[Element location data]
★ ★ ★

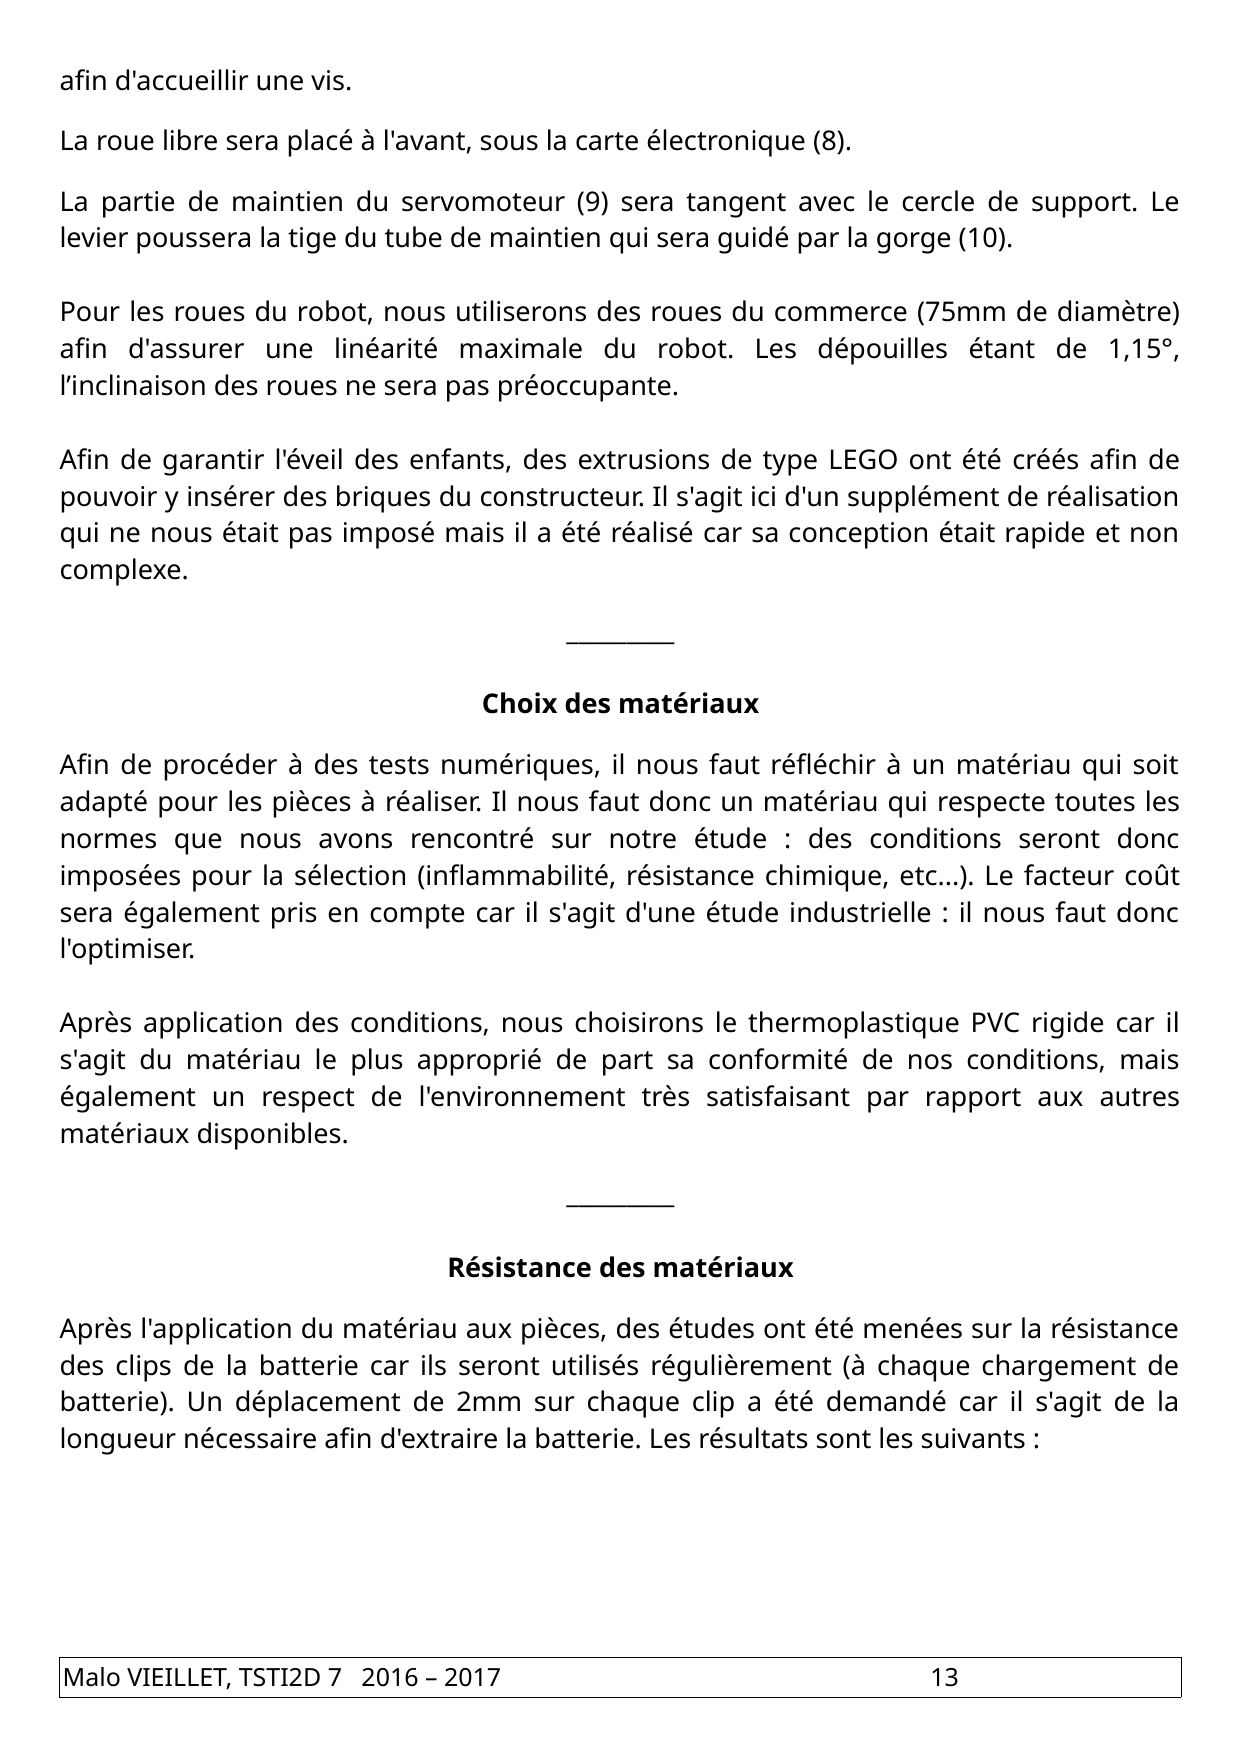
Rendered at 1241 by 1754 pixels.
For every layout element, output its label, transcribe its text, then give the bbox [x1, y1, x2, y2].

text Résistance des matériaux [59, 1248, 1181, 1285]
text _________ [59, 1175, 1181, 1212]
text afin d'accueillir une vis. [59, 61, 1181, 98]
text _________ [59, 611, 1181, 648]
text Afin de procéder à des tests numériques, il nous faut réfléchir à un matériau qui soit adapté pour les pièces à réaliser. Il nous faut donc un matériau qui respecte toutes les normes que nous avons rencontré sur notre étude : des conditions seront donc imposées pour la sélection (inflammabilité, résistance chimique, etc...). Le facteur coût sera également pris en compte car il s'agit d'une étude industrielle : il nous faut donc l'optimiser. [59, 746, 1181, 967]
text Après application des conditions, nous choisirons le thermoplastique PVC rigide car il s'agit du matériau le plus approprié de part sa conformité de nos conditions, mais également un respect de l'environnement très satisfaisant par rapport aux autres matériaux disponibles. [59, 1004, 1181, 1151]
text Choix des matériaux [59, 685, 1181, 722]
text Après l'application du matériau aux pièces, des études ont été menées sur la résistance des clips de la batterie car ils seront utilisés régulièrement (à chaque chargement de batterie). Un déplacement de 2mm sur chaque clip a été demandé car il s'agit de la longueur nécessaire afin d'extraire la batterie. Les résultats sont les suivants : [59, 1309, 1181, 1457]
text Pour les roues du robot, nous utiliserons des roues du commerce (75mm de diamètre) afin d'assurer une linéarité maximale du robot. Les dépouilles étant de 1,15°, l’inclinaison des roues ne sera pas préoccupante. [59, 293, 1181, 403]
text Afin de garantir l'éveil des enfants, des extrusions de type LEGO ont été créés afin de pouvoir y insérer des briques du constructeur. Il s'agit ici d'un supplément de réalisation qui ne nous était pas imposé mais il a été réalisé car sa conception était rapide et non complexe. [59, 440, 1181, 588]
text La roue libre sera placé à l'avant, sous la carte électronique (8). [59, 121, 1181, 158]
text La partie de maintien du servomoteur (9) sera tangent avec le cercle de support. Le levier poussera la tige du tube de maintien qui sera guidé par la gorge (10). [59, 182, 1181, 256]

★ ★ ★

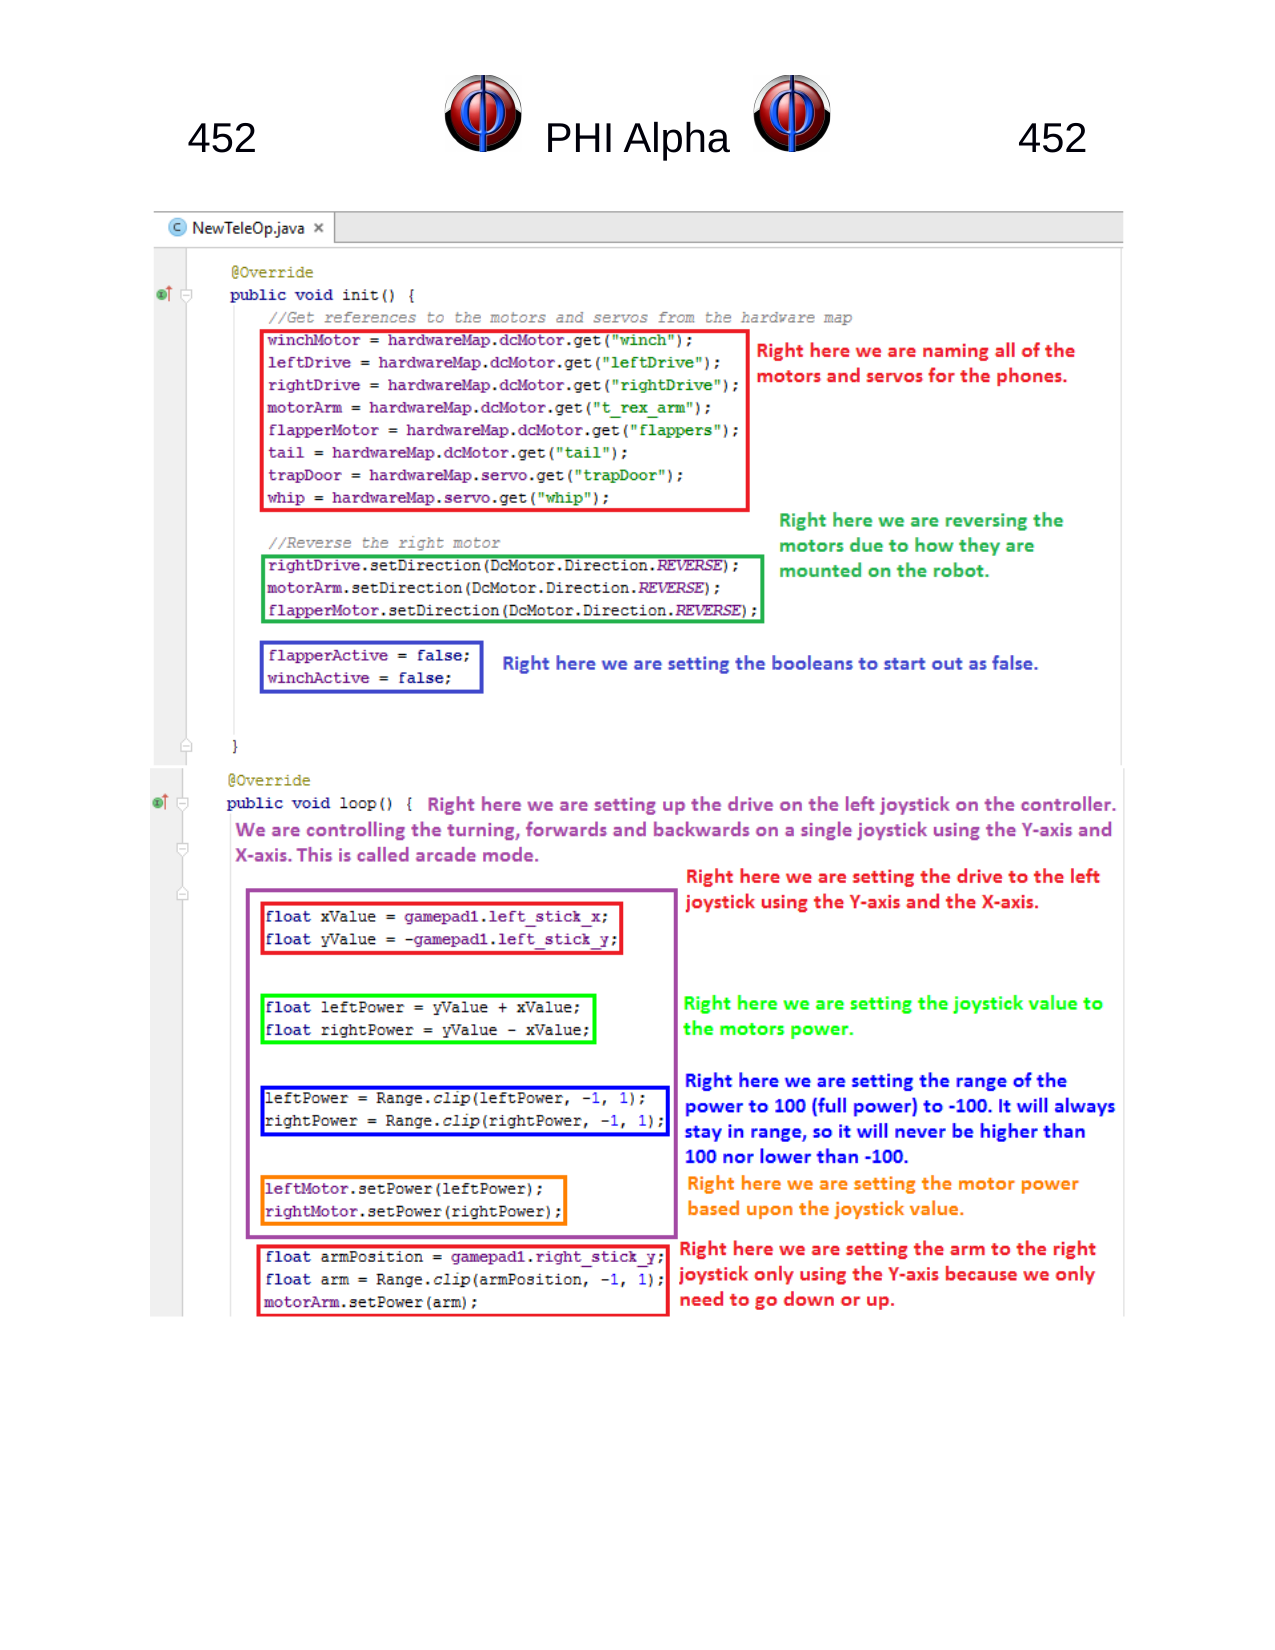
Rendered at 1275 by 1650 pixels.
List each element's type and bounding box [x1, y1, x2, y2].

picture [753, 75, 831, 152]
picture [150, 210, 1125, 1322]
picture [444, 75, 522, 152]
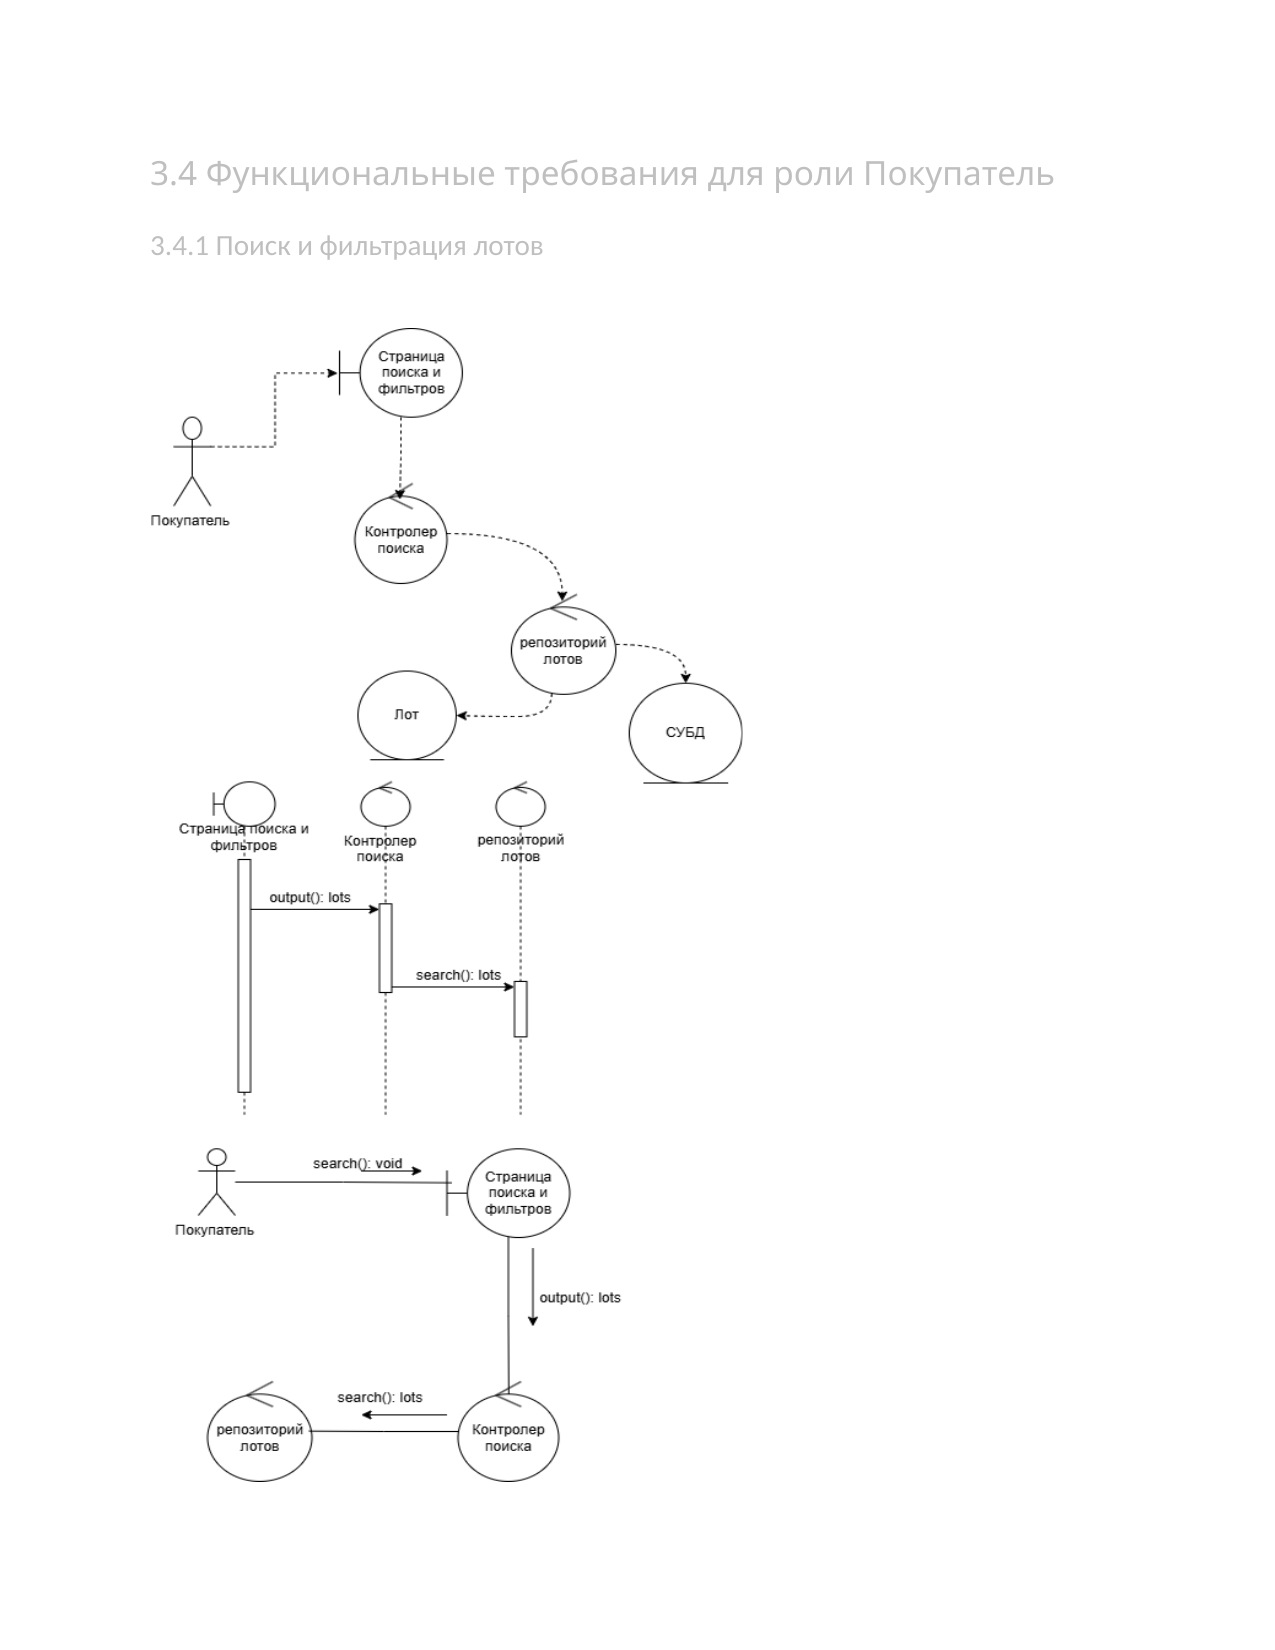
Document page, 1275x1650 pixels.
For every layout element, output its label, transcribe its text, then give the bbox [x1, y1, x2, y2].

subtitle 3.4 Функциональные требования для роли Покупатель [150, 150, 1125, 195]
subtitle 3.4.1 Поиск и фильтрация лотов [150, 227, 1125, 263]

★ ★ ★

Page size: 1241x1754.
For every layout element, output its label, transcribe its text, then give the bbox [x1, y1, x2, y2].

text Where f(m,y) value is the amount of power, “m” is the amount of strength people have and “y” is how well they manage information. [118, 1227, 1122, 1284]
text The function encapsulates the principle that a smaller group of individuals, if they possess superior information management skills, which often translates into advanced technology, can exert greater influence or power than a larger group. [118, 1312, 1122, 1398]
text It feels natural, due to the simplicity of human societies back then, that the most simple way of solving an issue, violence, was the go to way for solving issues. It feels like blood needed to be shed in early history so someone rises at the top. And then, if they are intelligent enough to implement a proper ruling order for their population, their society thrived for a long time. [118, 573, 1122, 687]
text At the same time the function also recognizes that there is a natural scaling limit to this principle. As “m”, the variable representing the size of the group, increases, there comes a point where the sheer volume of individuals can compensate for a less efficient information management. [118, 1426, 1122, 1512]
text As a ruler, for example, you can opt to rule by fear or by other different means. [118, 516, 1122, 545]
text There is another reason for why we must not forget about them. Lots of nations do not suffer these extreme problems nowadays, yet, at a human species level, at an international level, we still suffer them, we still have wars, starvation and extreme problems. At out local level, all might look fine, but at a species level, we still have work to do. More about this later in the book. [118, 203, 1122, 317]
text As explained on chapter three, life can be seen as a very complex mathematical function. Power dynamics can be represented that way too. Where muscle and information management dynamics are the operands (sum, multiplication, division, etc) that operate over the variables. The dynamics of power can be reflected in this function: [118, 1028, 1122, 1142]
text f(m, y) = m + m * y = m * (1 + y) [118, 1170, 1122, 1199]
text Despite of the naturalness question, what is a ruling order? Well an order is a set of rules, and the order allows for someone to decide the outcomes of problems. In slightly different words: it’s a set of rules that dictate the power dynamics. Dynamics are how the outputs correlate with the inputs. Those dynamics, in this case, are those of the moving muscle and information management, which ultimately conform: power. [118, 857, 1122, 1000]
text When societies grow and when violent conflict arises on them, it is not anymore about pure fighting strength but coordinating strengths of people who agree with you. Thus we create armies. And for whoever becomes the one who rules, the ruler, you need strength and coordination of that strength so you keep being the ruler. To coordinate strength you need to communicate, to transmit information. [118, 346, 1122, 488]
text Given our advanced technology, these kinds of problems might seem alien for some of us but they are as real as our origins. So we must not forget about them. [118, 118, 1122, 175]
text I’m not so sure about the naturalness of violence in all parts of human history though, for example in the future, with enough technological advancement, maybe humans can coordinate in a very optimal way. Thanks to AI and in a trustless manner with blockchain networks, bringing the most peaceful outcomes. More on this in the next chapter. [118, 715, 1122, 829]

★ ★ ★

● **TASK OBJECTIVE**
Transcribe the material from the line containing "Rendered at 1275 by 1650 pixels." through the line containing "subtitle 3.4.1 Поиск", both included, and leave the pictures out of the answer.

● **FINISHED ANSWER**
Rendered at 1275 by 1650 pixels.
List each element's type and bounding box [x1, y1, x2, y2].

picture [753, 75, 831, 152]
picture [150, 210, 1125, 1322]
picture [444, 75, 522, 152]
Document page, 1275x1650 pixels.
For every layout element, output its label, transcribe its text, then give the bbox [x1, y1, x2, y2].

subtitle 3.4 Функциональные требования для роли Покупатель [150, 150, 1125, 195]
subtitle 3.4.1 Поиск и фильтрация лотов [150, 227, 1125, 263]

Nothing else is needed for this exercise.